▶ **TASK REQUIREMENTS**: Can you rewrite all of the material below, substituting "Not required" for every "Optional" and keeping everything else unchanged? Leave the pictures out of your answer.

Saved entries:
----------------

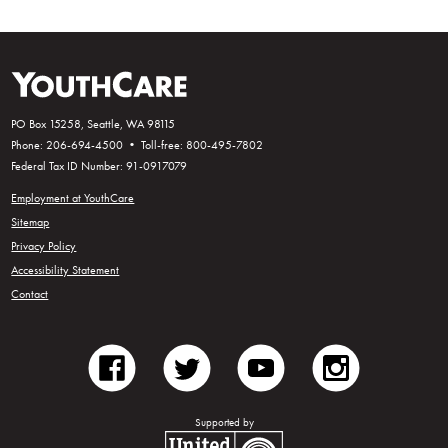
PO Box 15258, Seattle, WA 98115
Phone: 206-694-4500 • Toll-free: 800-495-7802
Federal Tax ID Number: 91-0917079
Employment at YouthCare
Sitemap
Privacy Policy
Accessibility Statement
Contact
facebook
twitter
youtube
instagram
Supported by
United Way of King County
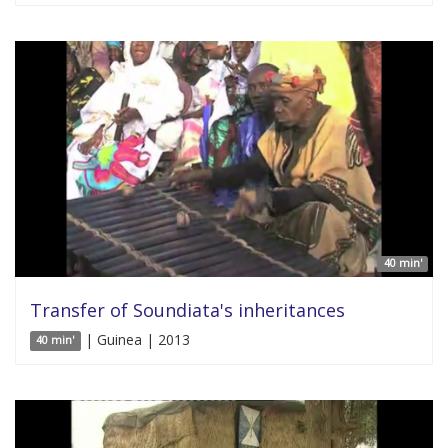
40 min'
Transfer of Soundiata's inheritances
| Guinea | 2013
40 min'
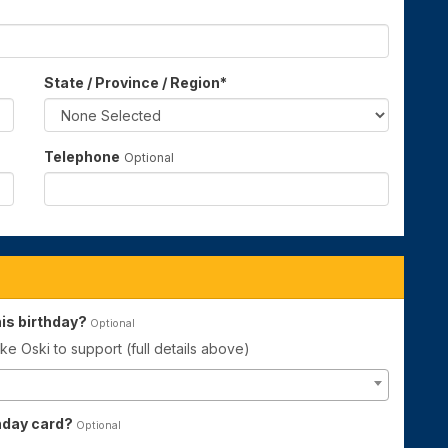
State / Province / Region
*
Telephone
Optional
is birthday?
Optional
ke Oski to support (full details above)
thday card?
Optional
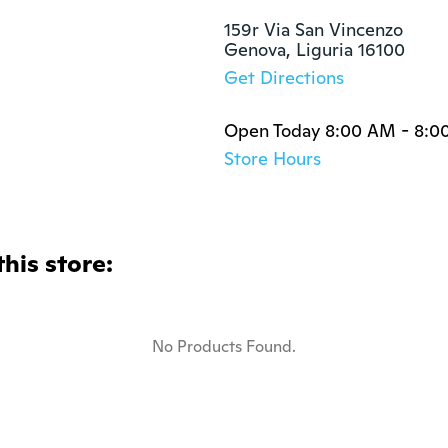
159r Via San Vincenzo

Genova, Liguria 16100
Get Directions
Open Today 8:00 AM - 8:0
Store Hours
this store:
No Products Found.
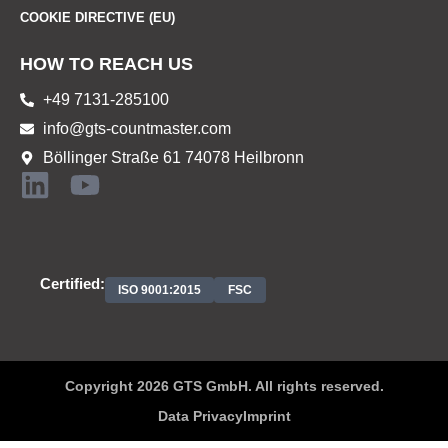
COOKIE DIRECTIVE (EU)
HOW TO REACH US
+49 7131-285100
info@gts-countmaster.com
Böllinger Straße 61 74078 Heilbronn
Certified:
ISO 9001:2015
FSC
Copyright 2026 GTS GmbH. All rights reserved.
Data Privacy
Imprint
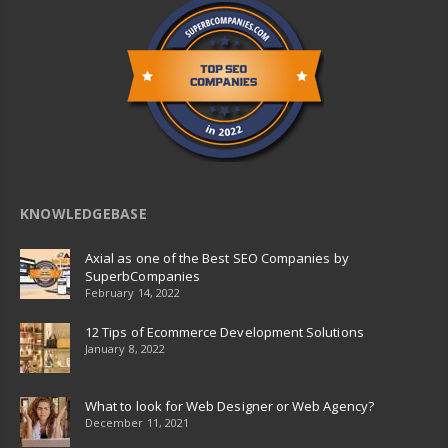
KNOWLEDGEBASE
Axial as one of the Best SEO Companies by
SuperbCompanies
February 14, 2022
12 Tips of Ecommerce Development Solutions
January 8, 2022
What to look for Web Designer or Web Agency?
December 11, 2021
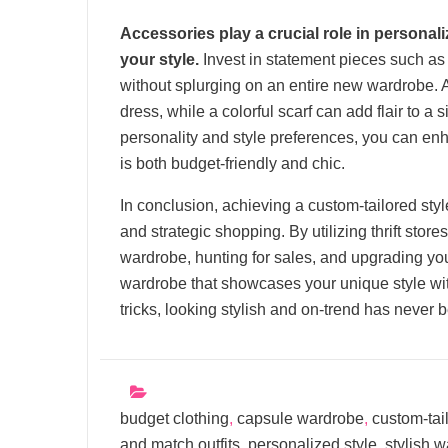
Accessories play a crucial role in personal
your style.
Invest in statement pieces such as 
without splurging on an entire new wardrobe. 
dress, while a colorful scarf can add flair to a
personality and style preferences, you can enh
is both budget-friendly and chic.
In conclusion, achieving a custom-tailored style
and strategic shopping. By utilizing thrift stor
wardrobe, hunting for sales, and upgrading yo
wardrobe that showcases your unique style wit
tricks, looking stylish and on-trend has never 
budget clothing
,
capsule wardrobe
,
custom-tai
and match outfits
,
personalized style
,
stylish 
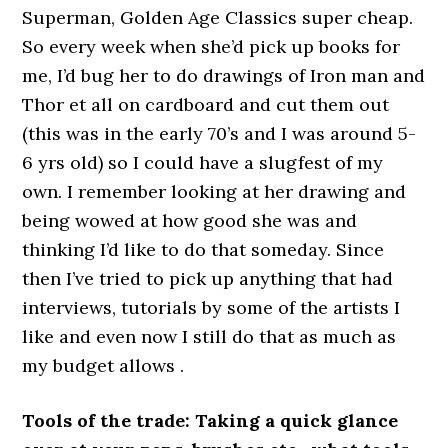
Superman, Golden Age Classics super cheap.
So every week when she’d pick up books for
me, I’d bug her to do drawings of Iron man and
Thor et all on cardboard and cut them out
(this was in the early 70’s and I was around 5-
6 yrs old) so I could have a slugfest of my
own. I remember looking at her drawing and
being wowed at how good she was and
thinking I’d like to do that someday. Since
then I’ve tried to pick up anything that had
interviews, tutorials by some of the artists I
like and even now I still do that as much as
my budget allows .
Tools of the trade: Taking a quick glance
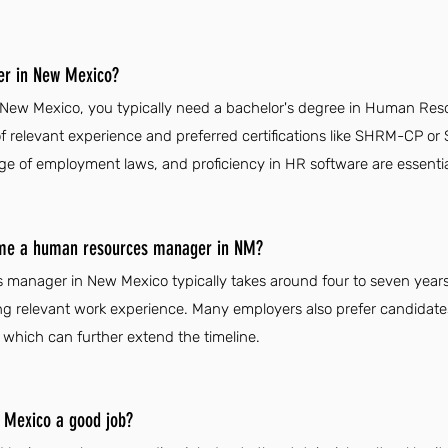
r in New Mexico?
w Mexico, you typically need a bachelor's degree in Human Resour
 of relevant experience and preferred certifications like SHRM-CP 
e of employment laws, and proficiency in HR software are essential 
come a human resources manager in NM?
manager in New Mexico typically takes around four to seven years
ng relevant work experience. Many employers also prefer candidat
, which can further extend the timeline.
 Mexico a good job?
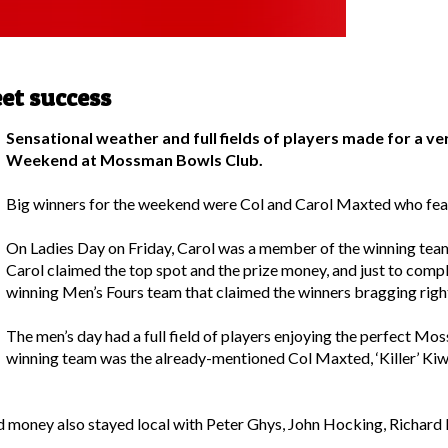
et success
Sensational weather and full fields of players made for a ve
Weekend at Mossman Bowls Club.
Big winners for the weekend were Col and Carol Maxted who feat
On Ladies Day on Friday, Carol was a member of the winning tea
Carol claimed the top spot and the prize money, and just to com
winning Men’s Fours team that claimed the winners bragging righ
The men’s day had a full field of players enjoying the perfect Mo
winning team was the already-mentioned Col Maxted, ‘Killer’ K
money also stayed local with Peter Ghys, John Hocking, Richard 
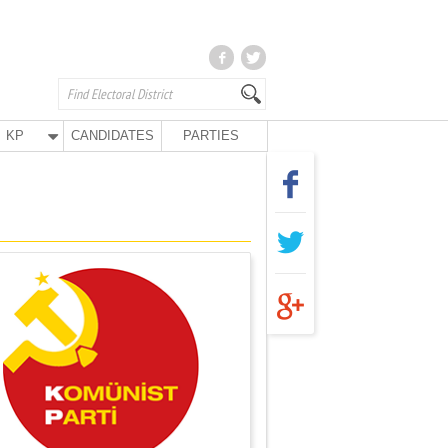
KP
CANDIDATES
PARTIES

----------------

▶ **EXERCISE RESULT**:
PO Box 15258, Seattle, WA 98115
Phone: 206-694-4500 • Toll-free: 800-495-7802
Federal Tax ID Number: 91-0917079
Employment at YouthCare
Sitemap
Privacy Policy
Accessibility Statement
Contact
facebook
twitter
youtube
instagram
Supported by
United Way of King County
40 min'
Transfer of Soundiata's inheritances
| Guinea | 2013
40 min'
State / Province / Region
*
Telephone
Not required
is birthday?
Not required
ke Oski to support (full details above)
thday card?
Not required
159r Via San Vincenzo

Genova, Liguria 16100
Get Directions
Open Today 8:00 AM - 8:0
Store Hours
this store:
No Products Found.
COOKIE DIRECTIVE (EU)
HOW TO REACH US
+49 7131-285100
info@gts-countmaster.com
Böllinger Straße 61 74078 Heilbronn
Certified:
ISO 9001:2015
FSC
Copyright 2026 GTS GmbH. All rights reserved.
Data Privacy
Imprint
KNOWLEDGEBASE
Axial as one of the Best SEO Companies by
SuperbCompanies
February 14, 2022
12 Tips of Ecommerce Development Solutions
January 8, 2022
What to look for Web Designer or Web Agency?
December 11, 2021
Accessories play a crucial role in personal
your style.
Invest in statement pieces such as 
without splurging on an entire new wardrobe. 
dress, while a colorful scarf can add flair to a
personality and style preferences, you can enh
is both budget-friendly and chic.
In conclusion, achieving a custom-tailored style
and strategic shopping. By utilizing thrift stor
wardrobe, hunting for sales, and upgrading yo
wardrobe that showcases your unique style wit
tricks, looking stylish and on-trend has never 
budget clothing
,
capsule wardrobe
,
custom-tai
and match outfits
,
personalized style
,
stylish 
Superman, Golden Age Classics super cheap.
So every week when she’d pick up books for
me, I’d bug her to do drawings of Iron man and
Thor et all on cardboard and cut them out
(this was in the early 70’s and I was around 5-
6 yrs old) so I could have a slugfest of my
own. I remember looking at her drawing and
being wowed at how good she was and
thinking I’d like to do that someday. Since
then I’ve tried to pick up anything that had
interviews, tutorials by some of the artists I
like and even now I still do that as much as
my budget allows .
Tools of the trade: Taking a quick glance
r in New Mexico?
w Mexico, you typically need a bachelor's degree in Human Resour
 of relevant experience and preferred certifications like SHRM-CP 
e of employment laws, and proficiency in HR software are essential 
come a human resources manager in NM?
manager in New Mexico typically takes around four to seven years
ng relevant work experience. Many employers also prefer candidat
, which can further extend the timeline.
 Mexico a good job?
et success
Sensational weather and full fields of players made for a ve
Weekend at Mossman Bowls Club.
Big winners for the weekend were Col and Carol Maxted who feat
On Ladies Day on Friday, Carol was a member of the winning tea
Carol claimed the top spot and the prize money, and just to com
winning Men’s Fours team that claimed the winners bragging righ
The men’s day had a full field of players enjoying the perfect Mo
winning team was the already-mentioned Col Maxted, ‘Killer’ K
money also stayed local with Peter Ghys, John Hocking, Richard 
KP
CANDIDATES
PARTIES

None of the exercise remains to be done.